MIDDLEBURY, Vt. — THE Obama administration’s decision to give Shell Oil the go-ahead to drill in the Arctic shows why we may never win the fight against climate change. Even in this most extreme circumstance, no one seems able to stand up to the power of the fossil fuel industry. No one ever says no.
By “extreme” I don’t just mean that Shell will be drilling for oil in places where there’s no hope of cleaning up the inevitable spills (remember the ineptness of BP in the balmy, accessible Gulf of Mexico, and now transpose it 40 degrees of latitude north, into some of the harshest seas on the planet).
No, what’s most extreme here is the irresponsibility of Shell, now abetted by the White House.
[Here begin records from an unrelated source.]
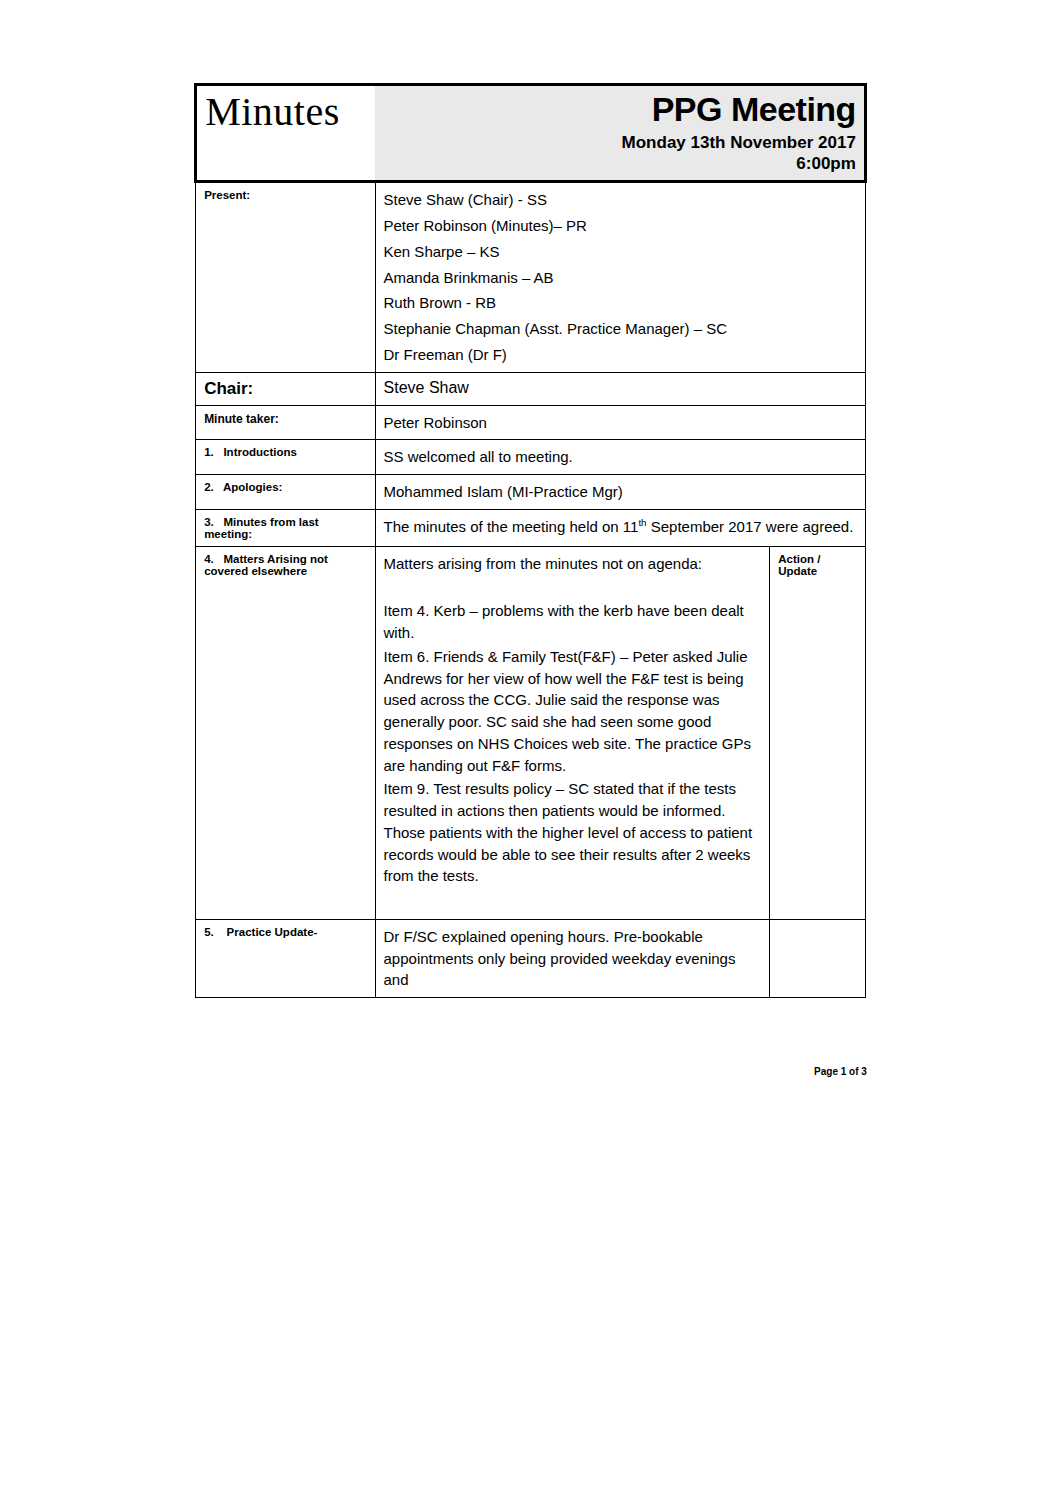| Minutes | PPG Meeting Monday 13th November 2017 6:00pm |
| Present: | Steve Shaw (Chair) - SS Peter Robinson (Minutes)– PR Ken Sharpe – KS Amanda Brinkmanis – AB Ruth Brown - RB Stephanie Chapman (Asst. Practice Manager) – SC Dr Freeman (Dr F) |
| Chair: | Steve Shaw |
| Minute taker: | Peter Robinson |
| 1. Introductions | SS welcomed all to meeting. |
| 2. Apologies: | Mohammed Islam (MI-Practice Mgr) |
| 3. Minutes from last meeting: | The minutes of the meeting held on 11 th September 2017 were agreed. |
| 4. Matters Arising not covered elsewhere | Matters arising from the minutes not on agenda: Item 4. Kerb – problems with the kerb have been dealt with. Item 6. Friends & Family Test(F&F) – Peter asked Julie Andrews for her view of how well the F&F test is being used across the CCG. Julie said the response was generally poor. SC said she had seen some good responses on NHS Choices web site. The practice GPs are handing out F&F forms. Item 9. Test results policy – SC stated that if the tests resulted in actions then patients would be informed. Those patients with the higher level of access to patient records would be able to see their results after 2 weeks from the tests. | Action / Update |
| 5. Practice Update- | Dr F/SC explained opening hours. Pre-bookable appointments only being provided weekday evenings and | |
Page 1 of 3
A quarter century ago, scientists warned that if we kept burning fossil fuel at current rates we’d melt the Arctic. The fossil fuel industry (and most everyone else in power) ignored those warnings, and what do you know: The Arctic is melting, to the extent that people now are planning to race yachts through the Northwest Passage, which until very recently required an icebreaker to navigate.
Now, having watched the Arctic melt, does Shell take that experience and conclude that it’s in fact time to invest heavily in solar panels and wind turbines? No. Instead, it applies to be first in line to drill for yet more oil in the Chukchi Sea, between Alaska and Siberia. Wash, rinse, repeat. Talk about salting wounds and adding insult to injury: It’s as if the tobacco companies were applying for permission to put cigarette machines in cancer wards.
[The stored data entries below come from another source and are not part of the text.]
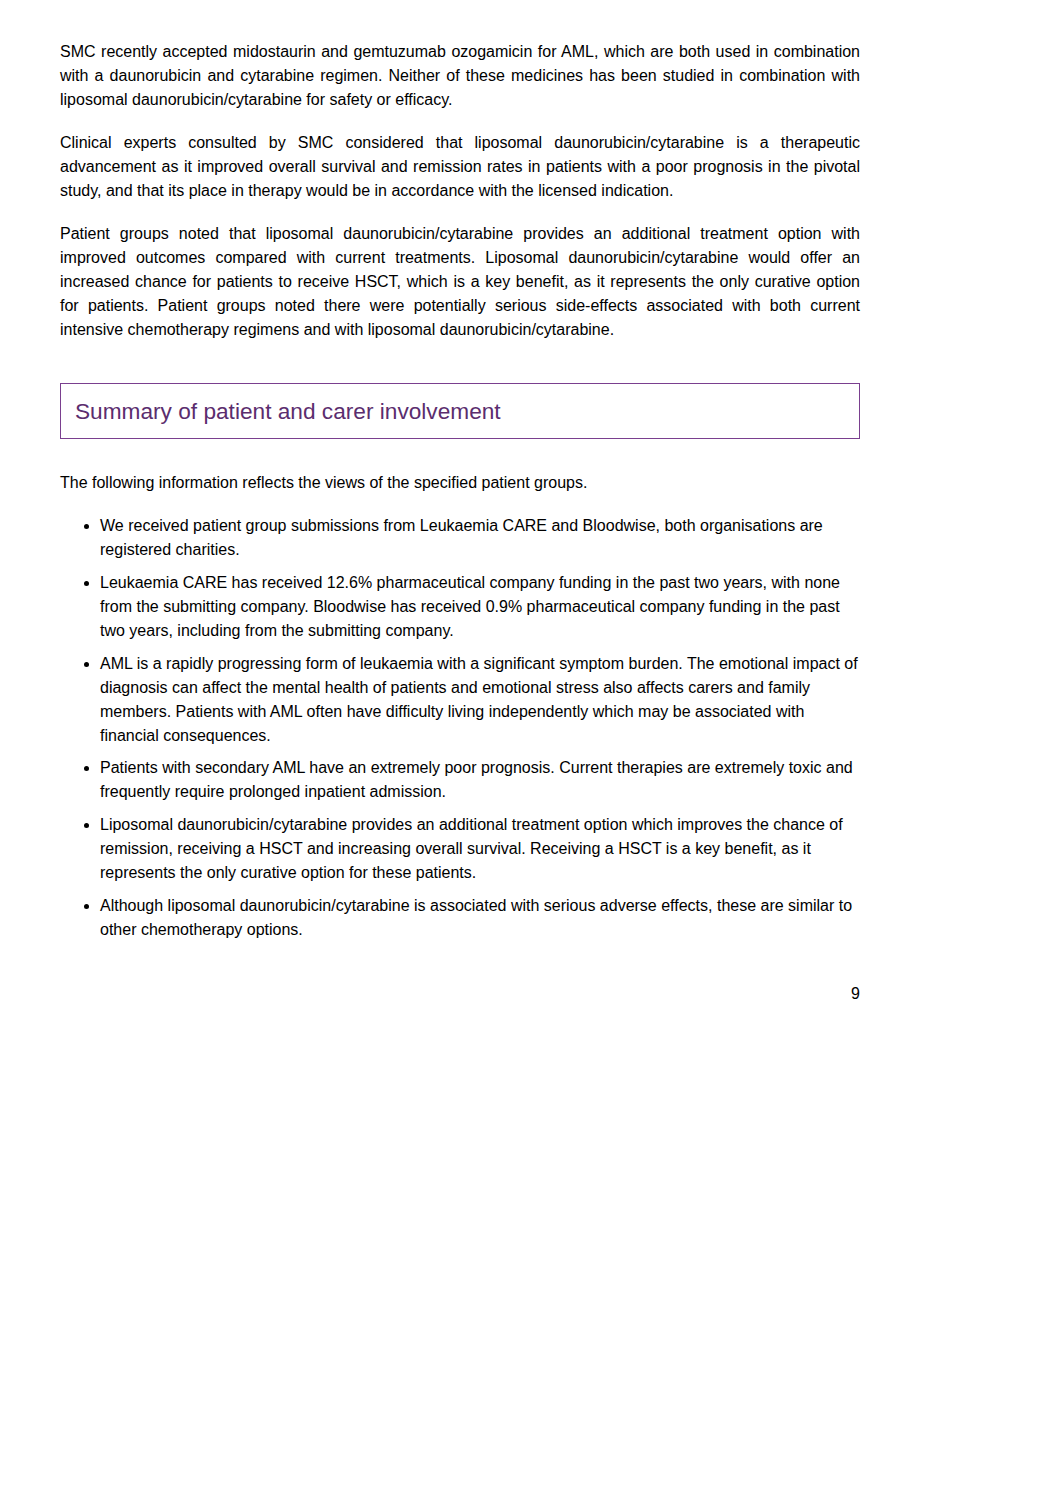SMC recently accepted midostaurin and gemtuzumab ozogamicin for AML, which are both used in combination with a daunorubicin and cytarabine regimen. Neither of these medicines has been studied in combination with liposomal daunorubicin/cytarabine for safety or efficacy.
Clinical experts consulted by SMC considered that liposomal daunorubicin/cytarabine is a therapeutic advancement as it improved overall survival and remission rates in patients with a poor prognosis in the pivotal study, and that its place in therapy would be in accordance with the licensed indication.
Patient groups noted that liposomal daunorubicin/cytarabine provides an additional treatment option with improved outcomes compared with current treatments. Liposomal daunorubicin/cytarabine would offer an increased chance for patients to receive HSCT, which is a key benefit, as it represents the only curative option for patients. Patient groups noted there were potentially serious side-effects associated with both current intensive chemotherapy regimens and with liposomal daunorubicin/cytarabine.
Summary of patient and carer involvement
The following information reflects the views of the specified patient groups.
We received patient group submissions from Leukaemia CARE and Bloodwise, both organisations are registered charities.
Leukaemia CARE has received 12.6% pharmaceutical company funding in the past two years, with none from the submitting company. Bloodwise has received 0.9% pharmaceutical company funding in the past two years, including from the submitting company.
AML is a rapidly progressing form of leukaemia with a significant symptom burden. The emotional impact of diagnosis can affect the mental health of patients and emotional stress also affects carers and family members. Patients with AML often have difficulty living independently which may be associated with financial consequences.
Patients with secondary AML have an extremely poor prognosis. Current therapies are extremely toxic and frequently require prolonged inpatient admission.
Liposomal daunorubicin/cytarabine provides an additional treatment option which improves the chance of remission, receiving a HSCT and increasing overall survival. Receiving a HSCT is a key benefit, as it represents the only curative option for these patients.
Although liposomal daunorubicin/cytarabine is associated with serious adverse effects, these are similar to other chemotherapy options.
9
And the White House gave Shell the license. In his first term, President Obama mostly ignored climate change, and he ran for re-election barely mentioning the subject until Hurricane Sandy made it unavoidable in the closing days of the campaign.
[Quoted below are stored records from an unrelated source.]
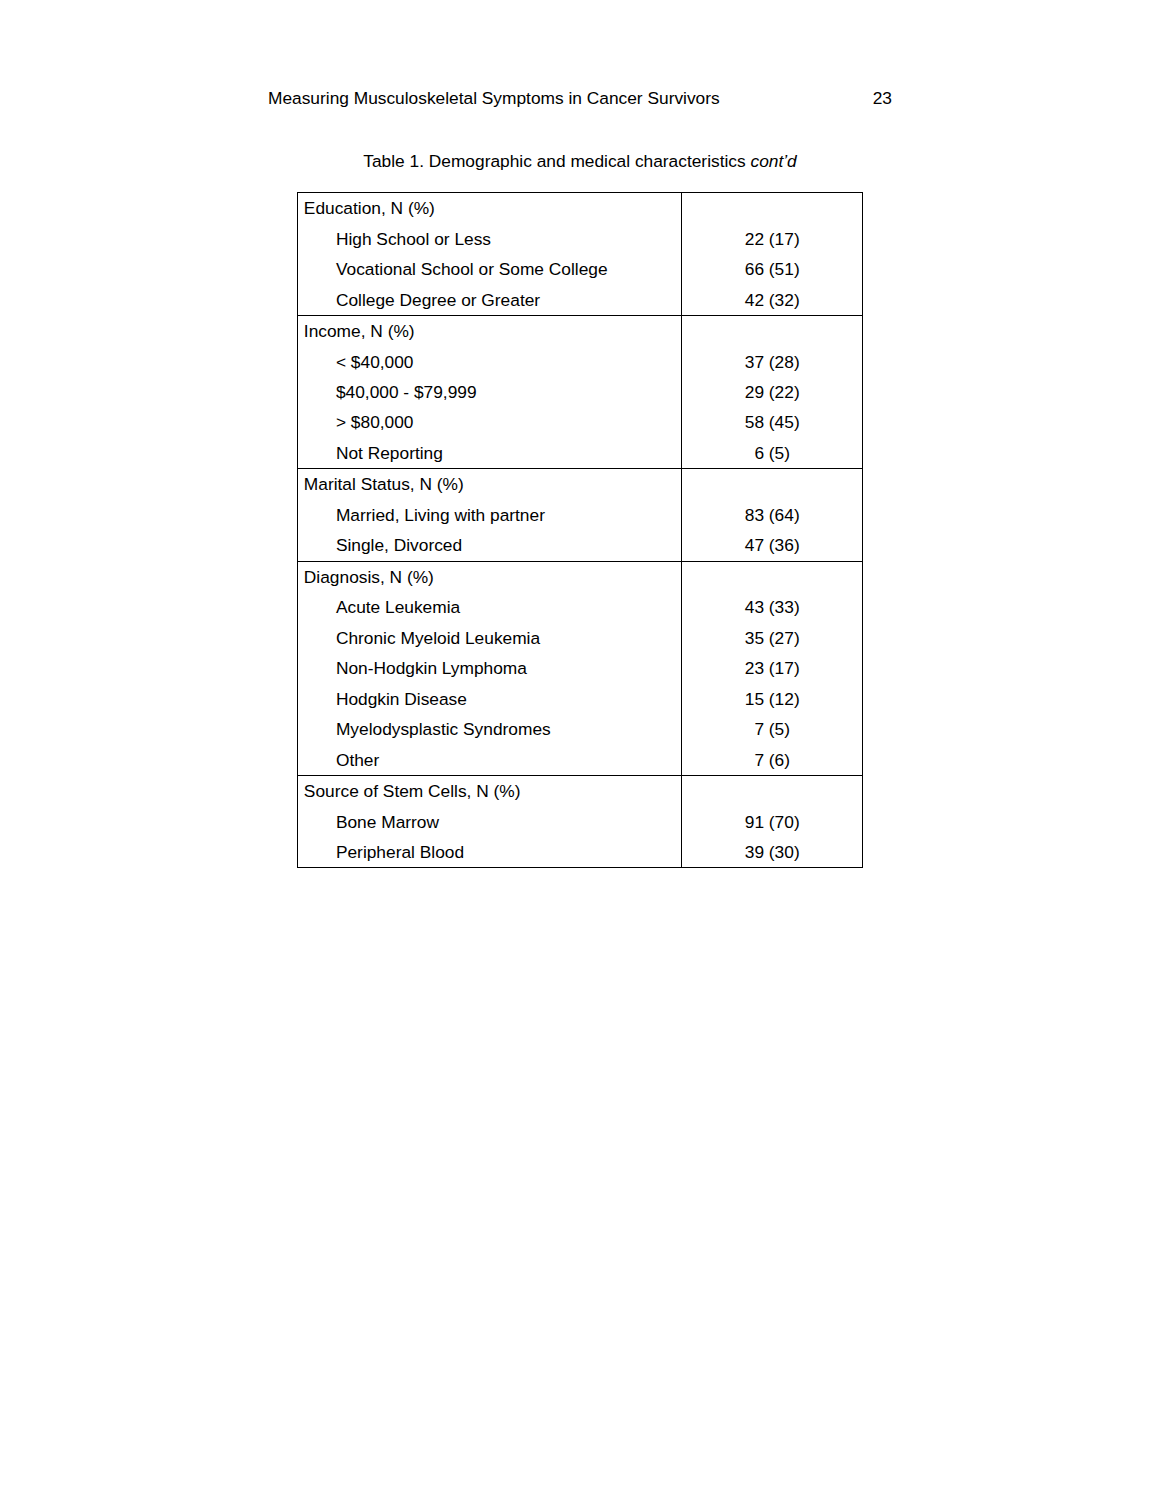Measuring Musculoskeletal Symptoms in Cancer Survivors 23
Table 1. Demographic and medical characteristics cont’d
| Education, N (%) | |
| High School or Less | 22 (17) |
| Vocational School or Some College | 66 (51) |
| College Degree or Greater | 42 (32) |
| Income, N (%) | |
| < $40,000 | 37 (28) |
| $40,000 - $79,999 | 29 (22) |
| > $80,000 | 58 (45) |
| Not Reporting | 6 (5) |
| Marital Status, N (%) | |
| Married, Living with partner | 83 (64) |
| Single, Divorced | 47 (36) |
| Diagnosis, N (%) | |
| Acute Leukemia | 43 (33) |
| Chronic Myeloid Leukemia | 35 (27) |
| Non-Hodgkin Lymphoma | 23 (17) |
| Hodgkin Disease | 15 (12) |
| Myelodysplastic Syndromes | 7 (5) |
| Other | 7 (6) |
| Source of Stem Cells, N (%) | |
| Bone Marrow | 91 (70) |
| Peripheral Blood | 39 (30) |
Theoretically his second term was going to be different. The president has stepped up the rhetoric, and he’s shown some willingness to go after domestic greenhouse gas emissions. His new regulations on coal-fired power plants will be helpful, as will his 2012 rules on fuel efficiency for cars and trucks. And his nonbinding pledge that America will cut emissions in future decades may make the upcoming climate talks in Paris less of a fiasco than earlier talks in Copenhagen.
But you can’t deal with climate on the demand side alone.